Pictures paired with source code
■ ■ ■ ■ ■ ■ ■

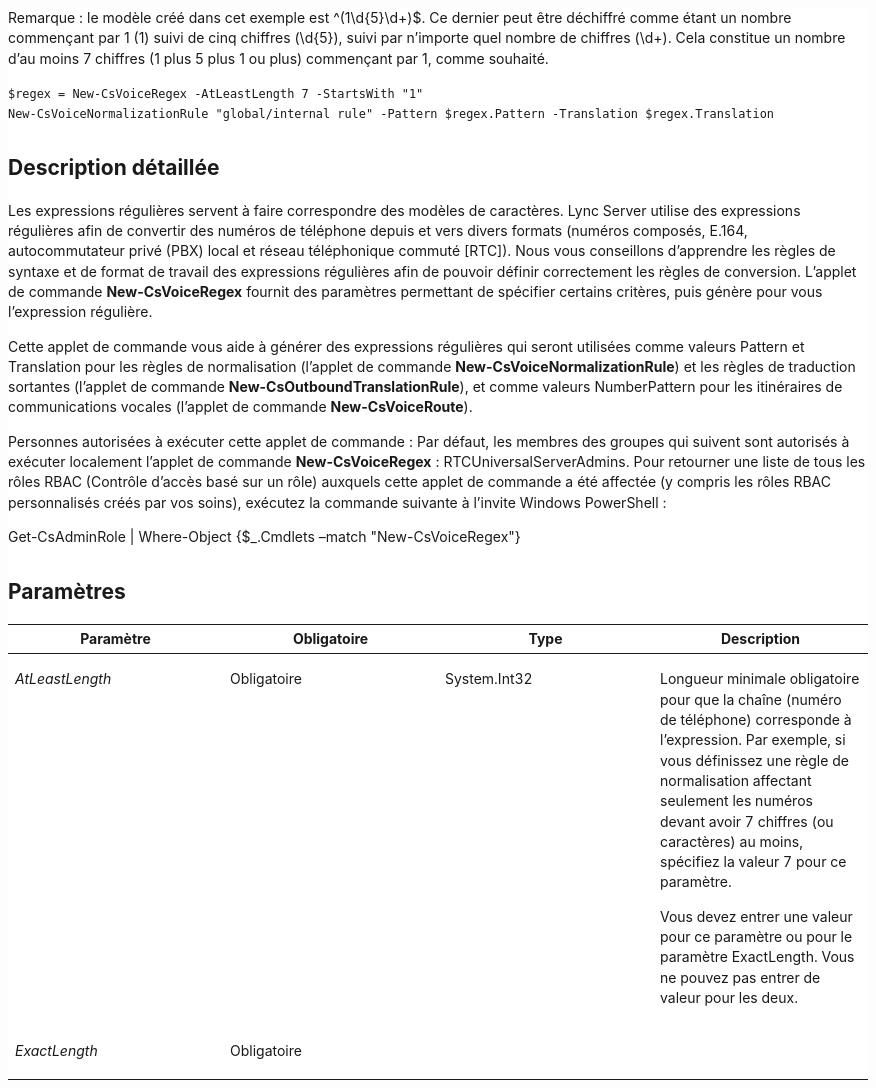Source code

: Remarque : le modèle créé dans cet exemple est ^(1\\d{5}\\d+)$. Ce dernier peut être déchiffré comme étant un nombre commençant par 1 (1) suivi de cinq chiffres (\\d{5}), suivi par n’importe quel nombre de chiffres (\\d+). Cela constitue un nombre d’au moins 7 chiffres (1 plus 5 plus 1 ou plus) commençant par 1, comme souhaité.

    $regex = New-CsVoiceRegex -AtLeastLength 7 -StartsWith "1"
    New-CsVoiceNormalizationRule "global/internal rule" -Pattern $regex.Pattern -Translation $regex.Translation

## Description détaillée

Les expressions régulières servent à faire correspondre des modèles de caractères. Lync Server utilise des expressions régulières afin de convertir des numéros de téléphone depuis et vers divers formats (numéros composés, E.164, autocommutateur privé (PBX) local et réseau téléphonique commuté \[RTC\]). Nous vous conseillons d’apprendre les règles de syntaxe et de format de travail des expressions régulières afin de pouvoir définir correctement les règles de conversion. L’applet de commande **New-CsVoiceRegex** fournit des paramètres permettant de spécifier certains critères, puis génère pour vous l’expression régulière.

Cette applet de commande vous aide à générer des expressions régulières qui seront utilisées comme valeurs Pattern et Translation pour les règles de normalisation (l’applet de commande **New-CsVoiceNormalizationRule**) et les règles de traduction sortantes (l’applet de commande **New-CsOutboundTranslationRule**), et comme valeurs NumberPattern pour les itinéraires de communications vocales (l’applet de commande **New-CsVoiceRoute**).

Personnes autorisées à exécuter cette applet de commande : Par défaut, les membres des groupes qui suivent sont autorisés à exécuter localement l’applet de commande **New-CsVoiceRegex** : RTCUniversalServerAdmins. Pour retourner une liste de tous les rôles RBAC (Contrôle d’accès basé sur un rôle) auxquels cette applet de commande a été affectée (y compris les rôles RBAC personnalisés créés par vos soins), exécutez la commande suivante à l’invite Windows PowerShell :

Get-CsAdminRole | Where-Object {$\_.Cmdlets –match "New-CsVoiceRegex"}

## Paramètres


<table>
<colgroup>
<col style="width: 25%" />
<col style="width: 25%" />
<col style="width: 25%" />
<col style="width: 25%" />
</colgroup>
<thead>
<tr class="header">
<th>Paramètre</th>
<th>Obligatoire</th>
<th>Type</th>
<th>Description</th>
</tr>
</thead>
<tbody>
<tr class="odd">
<td><p><em>AtLeastLength</em></p></td>
<td><p>Obligatoire</p></td>
<td><p>System.Int32</p></td>
<td><p>Longueur minimale obligatoire pour que la chaîne (numéro de téléphone) corresponde à l’expression. Par exemple, si vous définissez une règle de normalisation affectant seulement les numéros devant avoir 7 chiffres (ou caractères) au moins, spécifiez la valeur 7 pour ce paramètre.</p>
<p>Vous devez entrer une valeur pour ce paramètre ou pour le paramètre ExactLength. Vous ne pouvez pas entrer de valeur pour les deux.</p></td>
</tr>
<tr class="even">
<td><p><em>ExactLength</em></p></td>
<td><p>Obligatoire</p></td>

■ ■ ■ ■ ■ ■ ■

> _Aim of the task_
In the copy, include each entry exactly as written and none of the pictures.

> _Solution to this problem_
Source code

: Remarque : le modèle créé dans cet exemple est ^(1\\d{5}\\d+)$. Ce dernier peut être déchiffré comme étant un nombre commençant par 1 (1) suivi de cinq chiffres (\\d{5}), suivi par n’importe quel nombre de chiffres (\\d+). Cela constitue un nombre d’au moins 7 chiffres (1 plus 5 plus 1 ou plus) commençant par 1, comme souhaité.

    $regex = New-CsVoiceRegex -AtLeastLength 7 -StartsWith "1"
    New-CsVoiceNormalizationRule "global/internal rule" -Pattern $regex.Pattern -Translation $regex.Translation

## Description détaillée

Les expressions régulières servent à faire correspondre des modèles de caractères. Lync Server utilise des expressions régulières afin de convertir des numéros de téléphone depuis et vers divers formats (numéros composés, E.164, autocommutateur privé (PBX) local et réseau téléphonique commuté \[RTC\]). Nous vous conseillons d’apprendre les règles de syntaxe et de format de travail des expressions régulières afin de pouvoir définir correctement les règles de conversion. L’applet de commande **New-CsVoiceRegex** fournit des paramètres permettant de spécifier certains critères, puis génère pour vous l’expression régulière.

Cette applet de commande vous aide à générer des expressions régulières qui seront utilisées comme valeurs Pattern et Translation pour les règles de normalisation (l’applet de commande **New-CsVoiceNormalizationRule**) et les règles de traduction sortantes (l’applet de commande **New-CsOutboundTranslationRule**), et comme valeurs NumberPattern pour les itinéraires de communications vocales (l’applet de commande **New-CsVoiceRoute**).

Personnes autorisées à exécuter cette applet de commande : Par défaut, les membres des groupes qui suivent sont autorisés à exécuter localement l’applet de commande **New-CsVoiceRegex** : RTCUniversalServerAdmins. Pour retourner une liste de tous les rôles RBAC (Contrôle d’accès basé sur un rôle) auxquels cette applet de commande a été affectée (y compris les rôles RBAC personnalisés créés par vos soins), exécutez la commande suivante à l’invite Windows PowerShell :

Get-CsAdminRole | Where-Object {$\_.Cmdlets –match "New-CsVoiceRegex"}

## Paramètres


<table>
<colgroup>
<col style="width: 25%" />
<col style="width: 25%" />
<col style="width: 25%" />
<col style="width: 25%" />
</colgroup>
<thead>
<tr class="header">
<th>Paramètre</th>
<th>Obligatoire</th>
<th>Type</th>
<th>Description</th>
</tr>
</thead>
<tbody>
<tr class="odd">
<td><p><em>AtLeastLength</em></p></td>
<td><p>Obligatoire</p></td>
<td><p>System.Int32</p></td>
<td><p>Longueur minimale obligatoire pour que la chaîne (numéro de téléphone) corresponde à l’expression. Par exemple, si vous définissez une règle de normalisation affectant seulement les numéros devant avoir 7 chiffres (ou caractères) au moins, spécifiez la valeur 7 pour ce paramètre.</p>
<p>Vous devez entrer une valeur pour ce paramètre ou pour le paramètre ExactLength. Vous ne pouvez pas entrer de valeur pour les deux.</p></td>
</tr>
<tr class="even">
<td><p><em>ExactLength</em></p></td>
<td><p>Obligatoire</p></td>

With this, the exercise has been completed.